Last Modified: May 25, 2018
The official language used by Topstep is English; in the event of a conflict between the English language version of this document and any version translated into any other language, the English language version shall prevail.
“Account” means a User Account.
“Authorization” means the set of rights and privileges on the Web Site assigned to a User by Topstep.
“Content” means all information and other materials present on the Sites, including Topstep’s products and services, text, images, photos, trading ideas, opinions rumors, advice, charts, financial information, ratings, reviews, or similar information.
“Controller” means a person or entity who, either alone or jointly, determines the purposes and means of the processing of Personal Data, controls the data, and is responsible for it, and does so with respect to persons (Data Subjects) who are physically located in the European Union.
“Credit Card Information” means certain credit and debit card information, including your card number, CVV number, expiration date, phone number, name, billing address, and email address.
“Data Subject” means an identified or identifiable natural person.
“Designated Agent” means the Topstep representative designated to receive notification of claimed infringement under the Digital Millennium Copyright Act.
“EU” means the European Union.
“Feedback” means your comments, feedback, information, or other materials regarding the Sites and Services.
“GDPR” means the General Data Protection Regulation, adopted as Regulation (EU) 2016/679 of the European Parliament on April 14, 2016. The GDPR is effective on May 25, 2018.
“Log Data” means information that your browser sends whenever you visit a website; this information is automatically recorded by our servers.
“Orders” means requests for subscriptions or other services placed by a User through the Sites or Services or through a third-party affiliate.
“Personal Data” means any information relating to an identified or identifiable natural person.
“Sensitive Data” means data that reveals racial or ethnic origin, political opinions, religious or philosophical beliefs, or trade union membership, data that concerns health, or data that concerns a natural person’s sex life or sexual orientation.
“Topstep” (“we”, “our” or “us”) means TopstepTrader, LLC, an Illinois exempt limited liability company.
“User” means a natural person granted Authorization to use the Account on behalf of himself/herself.
“User Account” means an account of a User that is registered with Topstep that has access to specified Services of Topstep.
“User Data” means trading information generated by you and other Users (whether aggregated or otherwise).
“User Submission” means any comment, or personal information, including ideas, suggestions, opinions, comments, observations, or other material , posted to any public form on our Sites or Services, including any publication, article, social network page, blog, chat room, or other such forum.
“You” and “Your” means User and User’s.
3. TopstepTrader as Data Controller / Privacy Officer
For users in the EU, Topstep is a Controller, as defined in the GDPR, of your Personal Data. Should you have questions or requests regarding your Personal Data, you may contact Topstep’s Privacy Officer at any time at firstname.lastname@example.org. You may also call us at (888) 407-1611 or write to us at:
130 S. Jefferson St., Suite 200
Chicago, Illinois 60661
4. Designated Agent
Topstep’s Designated Agent for purposes of the Digital Millennium Copyright Act may be contacted at email@example.com. Please refer to “Designated Agent” in the subject line of your email. You may also call us at (888) 407-1611 or write to us at:
130 S. Jefferson St., Suite 200
Chicago, Illinois 60661
5. Collection of Personal Data
You may choose to register an account with our Sites or Services and we may collect certain personal information from you in order to provide services and to complete transactions.

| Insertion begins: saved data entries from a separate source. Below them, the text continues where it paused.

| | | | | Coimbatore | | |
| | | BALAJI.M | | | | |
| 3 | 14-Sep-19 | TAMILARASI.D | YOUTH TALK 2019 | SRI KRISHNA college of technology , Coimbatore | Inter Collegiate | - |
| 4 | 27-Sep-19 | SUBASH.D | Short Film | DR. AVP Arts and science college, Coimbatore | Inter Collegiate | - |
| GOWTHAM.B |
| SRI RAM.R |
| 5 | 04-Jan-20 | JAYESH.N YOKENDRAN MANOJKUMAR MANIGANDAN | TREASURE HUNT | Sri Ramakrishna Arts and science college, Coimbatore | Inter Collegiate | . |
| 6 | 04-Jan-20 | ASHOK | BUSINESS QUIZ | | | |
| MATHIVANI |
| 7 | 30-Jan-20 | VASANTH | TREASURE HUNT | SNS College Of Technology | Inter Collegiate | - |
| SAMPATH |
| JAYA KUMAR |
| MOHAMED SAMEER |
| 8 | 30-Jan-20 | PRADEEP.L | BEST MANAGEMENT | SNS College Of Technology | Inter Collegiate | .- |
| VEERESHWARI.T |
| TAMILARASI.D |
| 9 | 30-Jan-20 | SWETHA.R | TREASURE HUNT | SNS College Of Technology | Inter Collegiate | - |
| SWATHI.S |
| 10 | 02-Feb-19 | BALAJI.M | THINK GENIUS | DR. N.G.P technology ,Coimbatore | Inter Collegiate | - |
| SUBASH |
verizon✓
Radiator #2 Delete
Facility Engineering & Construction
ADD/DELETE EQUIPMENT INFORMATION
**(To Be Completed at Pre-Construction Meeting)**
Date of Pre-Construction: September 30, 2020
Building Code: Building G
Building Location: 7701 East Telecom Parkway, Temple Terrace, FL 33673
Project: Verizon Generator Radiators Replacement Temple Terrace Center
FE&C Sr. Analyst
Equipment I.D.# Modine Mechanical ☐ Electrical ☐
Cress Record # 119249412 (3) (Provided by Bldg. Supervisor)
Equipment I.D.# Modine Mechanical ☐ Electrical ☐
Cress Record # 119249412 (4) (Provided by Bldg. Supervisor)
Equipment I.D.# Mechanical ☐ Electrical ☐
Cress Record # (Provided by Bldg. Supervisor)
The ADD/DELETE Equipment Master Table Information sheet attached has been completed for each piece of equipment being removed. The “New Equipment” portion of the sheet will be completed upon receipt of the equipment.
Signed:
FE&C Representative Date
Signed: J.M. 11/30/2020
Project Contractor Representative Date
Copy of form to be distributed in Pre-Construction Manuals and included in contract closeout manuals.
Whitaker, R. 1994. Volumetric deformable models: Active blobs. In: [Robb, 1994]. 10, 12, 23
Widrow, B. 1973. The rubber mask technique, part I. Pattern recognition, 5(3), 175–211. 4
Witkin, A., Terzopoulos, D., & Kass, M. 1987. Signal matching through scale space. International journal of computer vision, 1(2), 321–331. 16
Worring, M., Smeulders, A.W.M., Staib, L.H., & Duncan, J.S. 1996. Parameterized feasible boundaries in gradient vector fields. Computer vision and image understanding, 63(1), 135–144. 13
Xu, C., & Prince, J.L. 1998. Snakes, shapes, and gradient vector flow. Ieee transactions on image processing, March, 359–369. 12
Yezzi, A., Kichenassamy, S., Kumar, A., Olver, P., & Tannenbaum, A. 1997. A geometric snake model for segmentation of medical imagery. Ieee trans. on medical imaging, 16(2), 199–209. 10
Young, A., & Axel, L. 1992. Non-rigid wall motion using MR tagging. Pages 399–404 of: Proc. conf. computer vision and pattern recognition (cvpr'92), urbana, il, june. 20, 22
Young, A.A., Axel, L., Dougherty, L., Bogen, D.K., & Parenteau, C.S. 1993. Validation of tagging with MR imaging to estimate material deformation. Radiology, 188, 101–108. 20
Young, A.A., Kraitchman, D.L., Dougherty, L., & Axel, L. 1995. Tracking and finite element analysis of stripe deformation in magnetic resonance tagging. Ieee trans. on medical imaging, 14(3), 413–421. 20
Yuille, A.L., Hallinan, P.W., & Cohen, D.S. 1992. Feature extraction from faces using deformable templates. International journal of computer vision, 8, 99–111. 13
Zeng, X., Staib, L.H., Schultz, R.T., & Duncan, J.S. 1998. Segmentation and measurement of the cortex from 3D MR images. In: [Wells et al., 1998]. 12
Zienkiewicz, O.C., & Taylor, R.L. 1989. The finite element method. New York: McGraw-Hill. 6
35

When you register with us through our Sites or Services, we will ask you for Personal Data. Personal Data may include your name, phone number, email address, postal address, username, password, zip code, and age (optional).
Our Sites or Services may provide links to third-party applications, products, services, or websites for your convenience and information. If you access those links, you will leave our Sites or Services. We do not control those third party sites and services or their privacy practices, which may differ from our practices. We do not endorse or make any representations about third-party sites. Any information you choose to provide to, or that is collected by those third parties is not covered by the Agreement. We cannot control the activities of third parties, and we have no responsibility for any use of the information provided by such third parties. Any information you choose to provide to third party websites or products will be governed by the policies of those third party websites and products.
If you post a User Submission to any public forum on our Sites or Services, including any publication, article, social network page, blog, chat room, or other such forum, please be aware that any Personal Data disclosed in your User Submission can be read, viewed, collected, or used by other users of these forums, and could be used to contact you, send you unsolicited messages, or for purposes that neither you nor we control. We may also aggregate all or any part of User Submissions into a resource that we may use, share, or distribute provided that any Personal Data has been anonymized. Topstep is not responsible for the Personal Data contained in your User Submission.
6. Legal Basis for Collecting Personal Data
7. Where the Processing of Personal Data Takes Place
Personal Data is processed in the United States of America and in London, England.
8. Purposes for Which We Collect Personal Data / How We Use and Share Your Personal Data / Location of Processing
Purposes for Which We Collect Personal Data
We do not sell your Personal Data to third parties to use for their own marketing purposes. Topstep uses the information we collect for the following purposes:
- Provide our Services. To provide the services we offer on our Sites and Services, to communicate with you about your use of our Sites or Services, to respond to your inquiries, to provide troubleshooting, and for other customer services designed to make your experience better.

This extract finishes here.